Storm clouds over Silicon Valley - bootload
http://money.cnn.com/2008/03/14/magazines/fortune/Storm_clouds.fortune/index.htm?postversion=2008032009

======
caudicus
It's interesting to think about the global nature of some companies (let's
take Google as an example) and how this recession and the US dollar's
depreciation is impacting them. First off:

"Revenues from outside of the United States totaled $2.32 billion,
representing 48% of total revenues in the fourth quarter of 2007, compared to
44% in the fourth quarter of 2006 and 48% in the third quarter of 2007. Had
foreign exchange rates remained constant from the third quarter of 2007
through the fourth quarter of 2007, our revenues in the fourth quarter of 2007
would have been $94 million lower. Had foreign exchange rates remained
constant from the fourth quarter of 2006 through the fourth quarter of 2007,
our revenues in the fourth quarter of 2007 would have been $195 million
lower." <http://investor.google.com/releases/2007Q4.html>

So Google basically brings in a little less than half of their revenues from
outside of the US.

Now those were their Q4 results - since then the dollar has depreciated ~4%
lower against a basket of currencies
(<http://quotes.ino.com/chart/?s=NYBOT_dx>)

So basically, we can see that Google is basically an exporter of ads, and it's
becoming cheaper for foreigners to buy those ads due to the depreciating
dollar.

Now, looking at the global picture, things are looking pretty bad in general.
Looking at the OECD's Composite Leading Indicator report from March 7th
(<http://www.oecd.org/dataoecd/58/47/40240353.pdf>) you can see that there is
pretty much a global slow down effect going down in some of the world's major
economies (with Brazil and Russia as the exceptions).

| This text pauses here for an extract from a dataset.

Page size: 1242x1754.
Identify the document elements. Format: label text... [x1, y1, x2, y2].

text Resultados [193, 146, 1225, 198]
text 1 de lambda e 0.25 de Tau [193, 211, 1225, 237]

So it seems like any company that has international exposure to ads might
actually have a slow down hedged by the depreciation of the dollar.

For those here who are bringing in money through ads, how much international
exposure do you have? Do you see it being worth it to try to get into the
international markets in an attempt to take advantage of the weaker dollar?

Also, has the "Google acquisition engine" slowed down at all? They don't seem
to have bought anything since October -
<http://en.wikipedia.org/wiki/List_of_Google_acquisitions>

------
motoko
This is interesting, but how is this actionable? I'm still going to be working
on my startups.